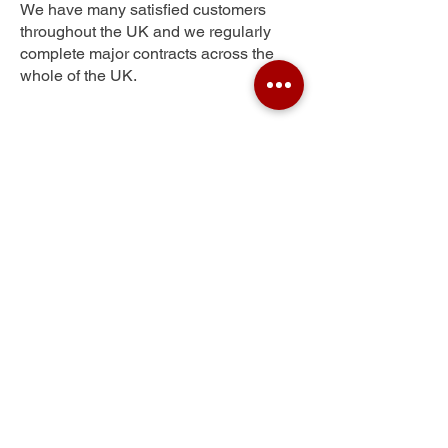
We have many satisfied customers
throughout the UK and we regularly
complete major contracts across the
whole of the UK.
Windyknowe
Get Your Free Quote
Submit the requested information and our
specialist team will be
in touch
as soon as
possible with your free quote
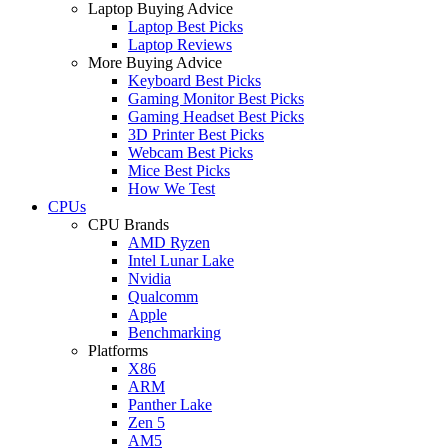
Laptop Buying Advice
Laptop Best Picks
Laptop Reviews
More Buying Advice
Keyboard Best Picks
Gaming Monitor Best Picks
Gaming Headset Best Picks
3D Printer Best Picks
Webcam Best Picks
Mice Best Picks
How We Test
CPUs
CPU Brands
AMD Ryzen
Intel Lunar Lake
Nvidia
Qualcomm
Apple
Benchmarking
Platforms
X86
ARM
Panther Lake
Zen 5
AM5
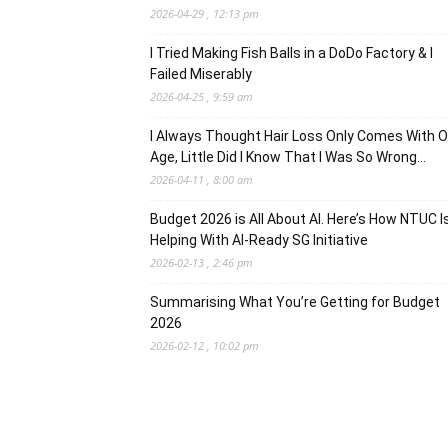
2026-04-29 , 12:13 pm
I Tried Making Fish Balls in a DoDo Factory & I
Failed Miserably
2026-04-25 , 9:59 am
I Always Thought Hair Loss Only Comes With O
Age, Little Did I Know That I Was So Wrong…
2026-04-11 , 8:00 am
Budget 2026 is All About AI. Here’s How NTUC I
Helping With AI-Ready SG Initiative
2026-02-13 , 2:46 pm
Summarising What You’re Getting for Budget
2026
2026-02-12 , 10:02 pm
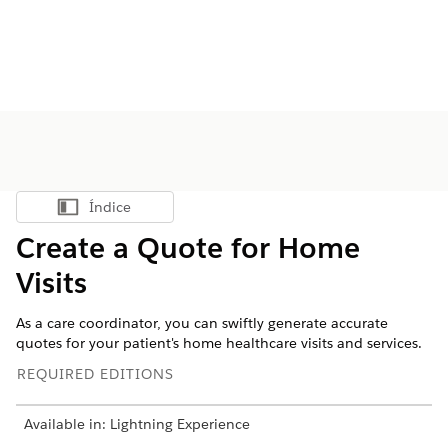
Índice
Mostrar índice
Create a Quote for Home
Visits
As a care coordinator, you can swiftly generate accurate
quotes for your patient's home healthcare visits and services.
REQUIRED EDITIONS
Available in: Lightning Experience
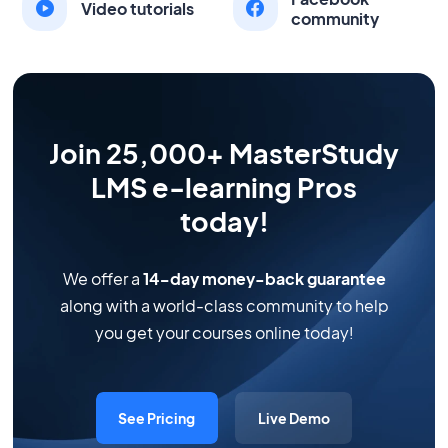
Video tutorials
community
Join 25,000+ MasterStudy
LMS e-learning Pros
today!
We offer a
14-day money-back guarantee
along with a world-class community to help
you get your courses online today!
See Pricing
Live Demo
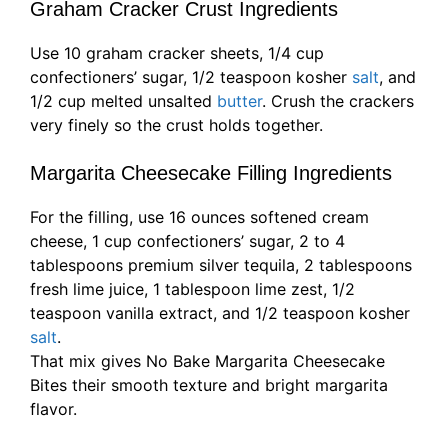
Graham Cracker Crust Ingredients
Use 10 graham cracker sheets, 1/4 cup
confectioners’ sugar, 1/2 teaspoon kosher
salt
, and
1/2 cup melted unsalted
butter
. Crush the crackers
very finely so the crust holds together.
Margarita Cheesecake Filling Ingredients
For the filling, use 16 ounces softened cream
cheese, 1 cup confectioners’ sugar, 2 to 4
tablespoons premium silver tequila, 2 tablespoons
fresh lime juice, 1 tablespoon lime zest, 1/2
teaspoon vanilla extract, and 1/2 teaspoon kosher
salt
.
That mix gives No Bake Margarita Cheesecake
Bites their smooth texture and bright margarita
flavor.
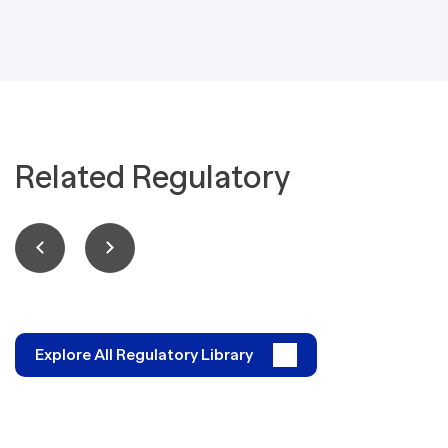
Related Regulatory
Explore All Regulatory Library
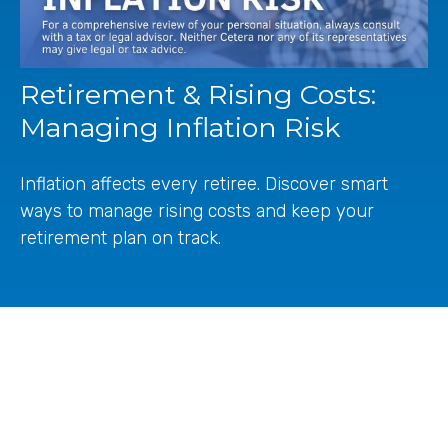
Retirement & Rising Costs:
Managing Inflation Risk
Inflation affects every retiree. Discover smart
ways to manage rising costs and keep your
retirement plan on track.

What is expected >>
Render all of the lines above as a numbered list, leaving out blank lines and the picture markers.

Exercise result >>
1. We have many satisfied customers
2. throughout the UK and we regularly
3. complete major contracts across the
4. whole of the UK.
5. Windyknowe
6. Get Your Free Quote
7. Submit the requested information and our
8. specialist team will be
9. in touch
10. as soon as
11. possible with your free quote
12. Laptop Buying Advice
13. Laptop Best Picks
14. Laptop Reviews
15. More Buying Advice
16. Keyboard Best Picks
17. Gaming Monitor Best Picks
18. Gaming Headset Best Picks
19. 3D Printer Best Picks
20. Webcam Best Picks
21. Mice Best Picks
22. How We Test
23. CPUs
24. CPU Brands
25. AMD Ryzen
26. Intel Lunar Lake
27. Nvidia
28. Qualcomm
29. Apple
30. Benchmarking
31. Platforms
32. X86
33. ARM
34. Panther Lake
35. Zen 5
36. AM5
37. 2026-04-29 , 12:13 pm
38. I Tried Making Fish Balls in a DoDo Factory & I
39. Failed Miserably
40. 2026-04-25 , 9:59 am
41. I Always Thought Hair Loss Only Comes With O
42. Age, Little Did I Know That I Was So Wrong…
43. 2026-04-11 , 8:00 am
44. Budget 2026 is All About AI. Here’s How NTUC I
45. Helping With AI-Ready SG Initiative
46. 2026-02-13 , 2:46 pm
47. Summarising What You’re Getting for Budget
48. 2026
49. 2026-02-12 , 10:02 pm
50. Índice
51. Mostrar índice
52. Create a Quote for Home
53. Visits
54. As a care coordinator, you can swiftly generate accurate
55. quotes for your patient's home healthcare visits and services.
56. REQUIRED EDITIONS
57. Available in: Lightning Experience
58. Video tutorials
59. community
60. Join 25,000+ MasterStudy
61. LMS e-learning Pros
62. today!
63. We offer a
64. 14-day money-back guarantee
65. along with a world-class community to help
66. you get your courses online today!
67. See Pricing
68. Live Demo
69. Graham Cracker Crust Ingredients
70. Use 10 graham cracker sheets, 1/4 cup
71. confectioners’ sugar, 1/2 teaspoon kosher
72. salt
73. , and
74. 1/2 cup melted unsalted
75. butter
76. . Crush the crackers
77. very finely so the crust holds together.
78. Margarita Cheesecake Filling Ingredients
79. For the filling, use 16 ounces softened cream
80. cheese, 1 cup confectioners’ sugar, 2 to 4
81. tablespoons premium silver tequila, 2 tablespoons
82. fresh lime juice, 1 tablespoon lime zest, 1/2
83. teaspoon vanilla extract, and 1/2 teaspoon kosher
84. salt
85. .
86. That mix gives No Bake Margarita Cheesecake
87. Bites their smooth texture and bright margarita
88. flavor.
89. Related Regulatory
90. Explore All Regulatory Library
91. Retirement & Rising Costs:
92. Managing Inflation Risk
93. Inflation affects every retiree. Discover smart
94. ways to manage rising costs and keep your
95. retirement plan on track.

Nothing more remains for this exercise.